The Guardian waved away the formalities. “Have they acceded to my demands? Will Lidia be present?”
“She will.”
“Then I see no reason not to proceed.”
“How many can that balloon carry?” Shilly asked.
“Fifteen,” Rosevear replied, acknowledging her with a quick nod.
Shilly performed a quick count: the Guardian, Seneschal Schuet, Marmion, Kail, Kelloman, Rosevear and Highson and at least three guards to balance out the Panic crew, and two empty seats for Lidia Delfine and Heuve, after the meeting.
She stepped back as the Guardian picked exactly the people she had expected.
“Don't worry,” whispered a voice in her ear. “There's a widow's walk running the entire length of the upper wall.”
Shilly turned to see Minister Sousoura standing directly behind her. The woman pointed up at the edge of the open-air roof.
“A what?”
“An observation deck. Somewhere to watch from.”
Shilly blushed, feeling decidedly provincial even though she had had no way of knowing what the term meant. “Will you take us up there?” she asked, wondering why Sousoura was suddenly being so friendly.
“When the Guardian has gone, I'll show you the way.”
The boarding party filed onto the gondola, one by one, through a gate that opened in the side. Kelloman was puffed up with self-importance and appeared not to notice the tiny creature that followed him aboard. Kail moved stiffly, obviously in some discomfort, while Marmion walked with quiet dignity, as did the Guardian. Seneschal Schuet stayed close to her at all times, accompanied by the three guards. Two of them lugged the wooden box aboard with them. The third
carried a black cotton sack over one shoulder.
Ramal boarded last, closing the gate behind her with a firm click. The moment they were all seated, the pitch of the engines increased. With a brisk gust of air, the balloon ascended smoothly into the sky.
The clouds had begun to lighten. Dawn was growing near.
“About that observation deck…” Shilly prompted Sousoura, taking some comfort from the possibility that she might be able to see after all.
“Of course. Do you want to ask your companions?”

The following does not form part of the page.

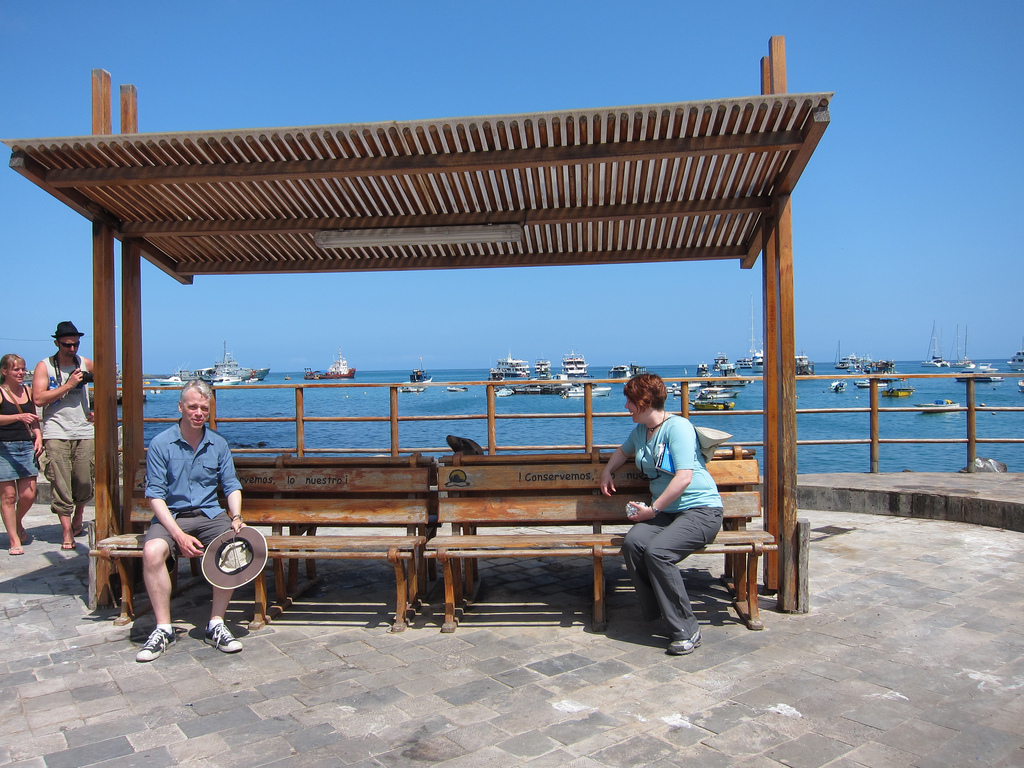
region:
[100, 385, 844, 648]
Two people sitting on benches.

The minister gathered together a contingent of peers and servitors as Shilly asked Jao and Banner whether they would like to watch from the widow's walk. They agreed, looking equally at a loss as to Sousoura's interest. When the minister pronounced the group ready, they hurried to a stairwell tucked neatly into one corner of the building. The stairs turned in a tight spiral up through the sturdy wooden walls before emerging, as promised, at the very top.
There, the narrow walkway ran the entire circumference of what, in another structure, might have been the roofline, with occasional platforms large enough to hold a group of twenty people or so. The view from the walk was unobstructed by trees. The tall belltower loomed behind them, facing the mountains.

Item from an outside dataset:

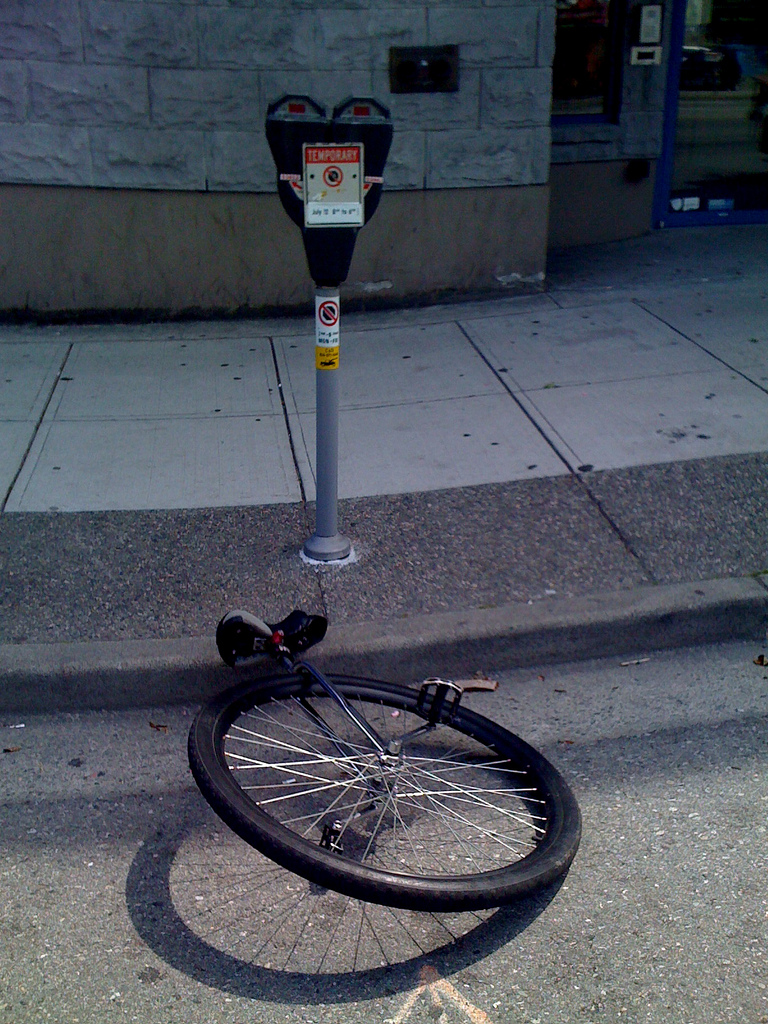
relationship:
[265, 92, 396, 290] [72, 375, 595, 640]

Shilly, when she climbed stiffly to the top, had to force her way through a crowd pointing in amazement and dread at the floating city half-visible as a vast, light-speckled presence within the clouds. The lack of clear detail made it look much larger than the first time Shilly had seen it. Its edges blended with the clouds, borrowing some of their immensity. Even she thought it an ominous, threatening sight.
The balloon carrying the Guardian and the others looked tiny in comparison—and so did the barge where the meeting itself would take place. A broad, square, flat-bottomed vessel supported by two cigar-shaped balloons tied in an X, the barge was stationed exactly midway between the two cities. Shilly could make out several figures standing in the barge, waiting for the Guardian to arrive, but she couldn't tell who they were.